Intestinal epithelium and mucosal immune cells are defensive barriers against enteric microbial influx. Intestinal ischemia / reperfusion (I/R) induced mucosal injuries associated with bacterial translocation. Hypoxic preconditioning (HPC) protects heart and brain against ischemic insults. The aim of this study was to assess the effect of HPC in preventing intestinal I/R‐induced barrier defects. Male Wistar rats were raised either in normoxic air or in a hypobaric chamber (380 mmHg) for 21 days (17 hrs/day) for HPC. I/R rats received 20 min occlusion of superior mesenteric artery and 1 hour of reperfusion. Sham‐operated rats served as controls. In normoxic rats, I/R induced destruction of ileal mucosa, e.g. villi shortening and epithelial detachment, as well as increase of the bacterial colony forming units (CFU) in the liver and spleen.
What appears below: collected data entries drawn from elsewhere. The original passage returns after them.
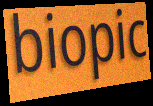
biopic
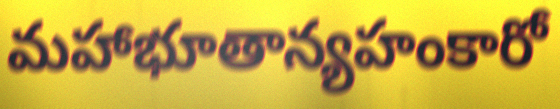
మహాభూతాన్యహంకారో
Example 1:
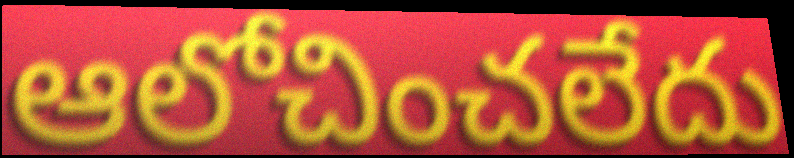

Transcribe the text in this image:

ఆలోచించలేదు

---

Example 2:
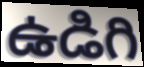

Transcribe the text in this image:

ఉడిగి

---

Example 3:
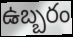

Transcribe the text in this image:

ఉబ్బరం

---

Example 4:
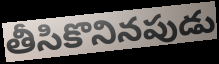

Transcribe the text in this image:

తీసికొనినపుడు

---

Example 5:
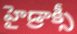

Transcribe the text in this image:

హైడ్రాక్సీ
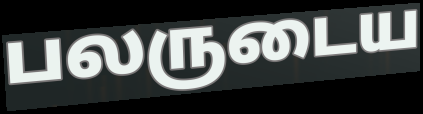
பலருடைய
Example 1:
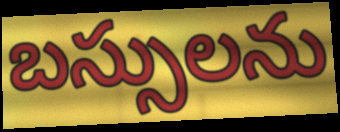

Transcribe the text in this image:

బస్సులను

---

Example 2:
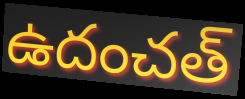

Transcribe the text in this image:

ఉదంచత్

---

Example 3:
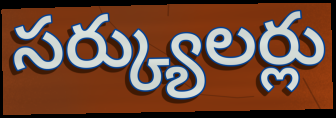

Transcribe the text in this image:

సర్క్యులర్లు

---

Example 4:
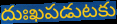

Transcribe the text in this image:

దుఃఖపడుటకు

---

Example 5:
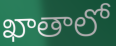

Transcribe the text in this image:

ఖాతాలో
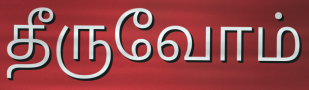
தீருவோம்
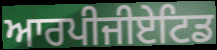
ਆਰਪੀਜੀਏਟਿਡ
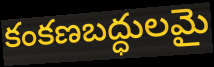
కంకణబద్ధులమై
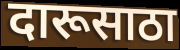
दारूसाठा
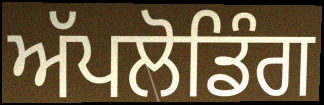
ਅੱਪਲੋਡਿੰਗ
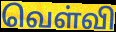
வெள்வி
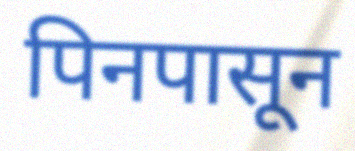
पिनपासून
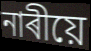
নাৰীয়ে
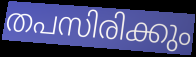
തപസിരിക്കും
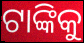
ଟାଙ୍କିକୁ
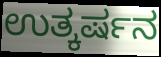
ಉತ್ಕರ್ಷನ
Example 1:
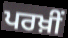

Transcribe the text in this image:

ਪਰਖ਼ੀਂ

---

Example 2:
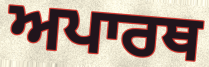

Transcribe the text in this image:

ਅਪਾਰਥ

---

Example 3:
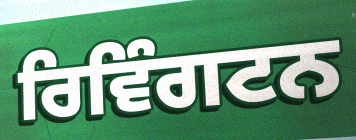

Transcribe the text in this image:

ਰਿਵਿੰਗਟਨ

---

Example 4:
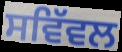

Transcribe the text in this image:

ਸਵਿੱਵਲ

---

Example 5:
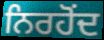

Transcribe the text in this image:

ਨਿਰਹੋਂਦ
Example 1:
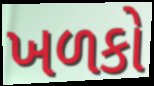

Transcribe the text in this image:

ખળકો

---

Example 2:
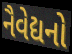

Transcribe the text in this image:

નૈવેદ્યનો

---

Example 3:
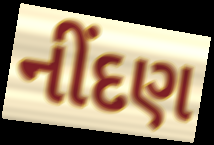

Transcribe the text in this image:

નીંદણ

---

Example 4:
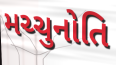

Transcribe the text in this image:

મચ્ચુનોતિ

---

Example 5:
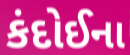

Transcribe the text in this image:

કંદોઈના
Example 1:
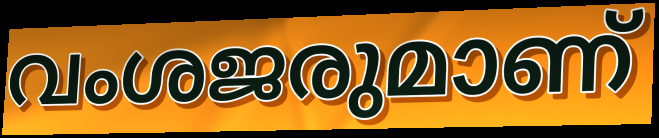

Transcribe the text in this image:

Rats exposed to HPC prior to I/R showed a reduction of mucosal damages and lowered CFU in internal organs. Moreover, elevated levels of myeloperoxidase activity and cytokine‐induced neutrophil chemoattractant‐1 were found in ileum of HPC I/R rats compared to those of normoxic I/R rats. In conclusion, HPC ameliorated I/R‐induced intestinal barrier defect and bacterial translocation. This protective mechanism may be partly attributed to enhanced neutrophil activation in the intestinal mucosa.